«Ah, il vecchio autobus delle sette, fermo
al capolinea di Rebibbia, tra due
baracche, un piccolo grattacielo, solo
nel sapore del gelo o dell’afa…»
Non è che uno dei mille scorci di Roma tra le pagine di Pier Paolo Pasolini, che da non romano l’ha percorsa, vissuta e descritta nelle sue tante facce, di fasti e brutture, di acquedotti e baracche, di borghesi e disgraziati.
È noto: il 2022 è il centenario della nascita dell’intellettuale e poeta Pier Paolo Pasolini. Mostre, eventi, iniziative, pubblicazioni, ovunque si inciampa in un bando che promuove, che commemora con spettacoli ed eventi che speriamo non si rivelino mordi e fuggi, take away, usa e getta. Quanto di più lontano si possa immaginare da un uomo che ha lottato con opere e parole contro il consumismo.
È difficile raccontare un uomo così complesso, così contraddittorio, così rivoluzionario eppure reazionario, che assai spesso viene esposto come un santino, consegnato a quella che Roland Barthes direbbe «una mitologia rassicurante o espiatoria, adatta a far superare le paure o a sacrificare i rimorsi» di una certa borghesia (di sinistra). A occhio e croce non è cosa facile. Eppure, dopo esser stati al Teatro Vittoria di Roma per Museo Pasolini di e con Ascanio Celestini, non sembra nemmeno una cosa troppo difficile. Celestini ha quel suo modo, allo stesso tempo, scarno e colorito di narrare, popolare e politico, romano e universale; sorride e racconta le crepe di un secolo intero sorseggiando un po’ d’acqua. Una sedia, una porta, qualche luce, senza ampollose illusioni, un teatro in cui, pur essendoci un narratore, direbbe ancora Barthes, «è lo spettatore a fare lo spettacolo». Si propone al pubblico come la guida di un Museo Pasolini, promette un rigore cronologico che mantiene e supera, riuscendo a moltiplicare all’interno i piani narrativi, mischiando documenti e fantasie senza perdere mai di verità.

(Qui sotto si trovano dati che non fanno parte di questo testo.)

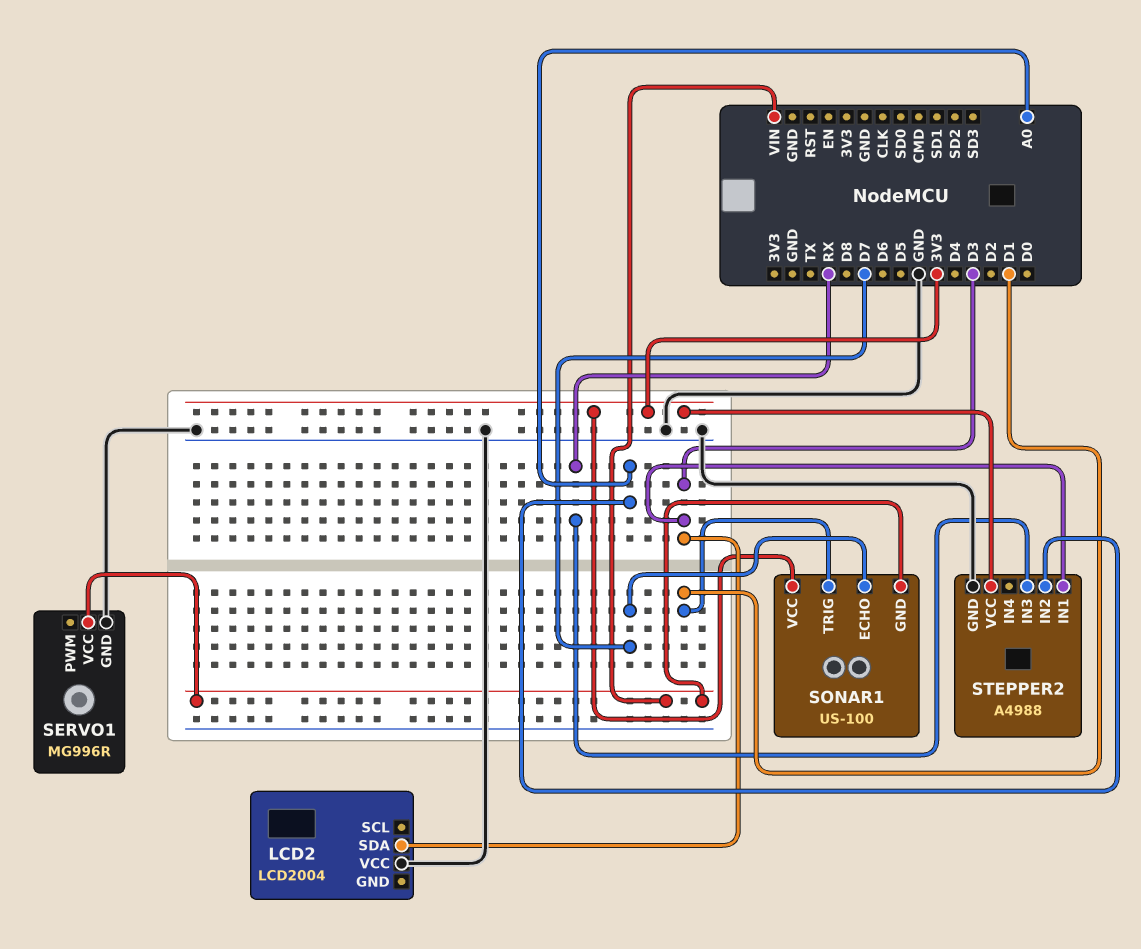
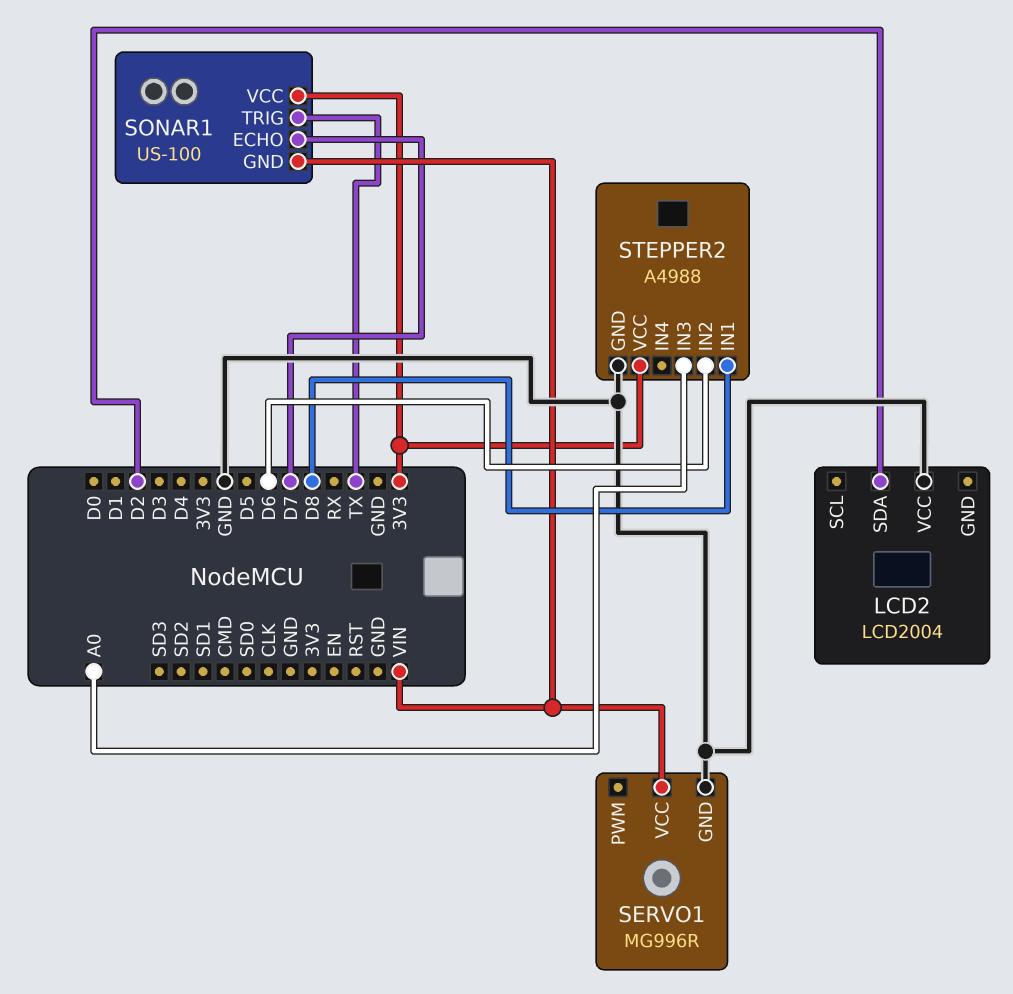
LCD2 pin SDA: D3 -> D2
SONAR1 pin TRIG: D1 -> TX
STEPPER2 pin IN1: D3 -> D8
STEPPER2 pin IN2: A0 -> D6
STEPPER2 pin IN3: RX -> A0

Non si tratta di uno spettacolo commemorativo, anzi: una volta finito, qualcuno tra il pubblico mormora che in fondo c’era poco di Pasolini, meno di quanto ci si potesse aspettare. E in effetti c’è una sola delle sue poesie, la prima scritta da bambino e poi perduta, non ci sono focus sui romanzi, qualche accenno al cinema. C’è però la morte del partito comunista, lo stragismo, i partigiani, le case occupate del Quadraro. Come è solito per Celestini, i racconti contengono altri racconti, e altri racconti ancora, una matrioska di “storie di vita” e capitoli di Storia, frutto dello studio, del lavoro di documentazione che Celestini fa a partire dal mondo dei contadini friulani, per finire nelle pagine nere dei libri di storia contemporanea. Sceglie, Celestini, di non confinarsi nel biografismo, ma di stringere il nodo che lega l’individuo al suo contesto, raccontando Pier Paolo Pasolini, nella sua inquietudine, nel suo migrare, e persino nel suo morire, come uomo che è prodotto della Storia, e nello specifico, del Novecento. Ucciso dal suo secolo. Spicchi di racconto sono comici-amari squarci di Roma, cara sia al Poeta che al Narratore; e momenti sono invece di affondo politici, “di sinistra” – dice la signora a fianco a me. Sì, ma non rassicuranti. Sfida il torpore, la narcolessia, l’isolamento, con pochi e chiari gesti che trovano spazio nel magma di parole.
Tutto questo Celestini lo racconta con affettuosa leggerezza, lo camuffa da ricordo, racconta delle volte in cui «ho incontrato Pier Paolo Pasolini»: è un’immagine immaginata, il Pasolini di quei versi da cui siamo partiti, che sale sul bus 109 sulla Tiburtina, e guarda Roma fuori, quella Roma di baracche e acquedotti, e che mostra a un Ascanio-curioso compagno di viaggio.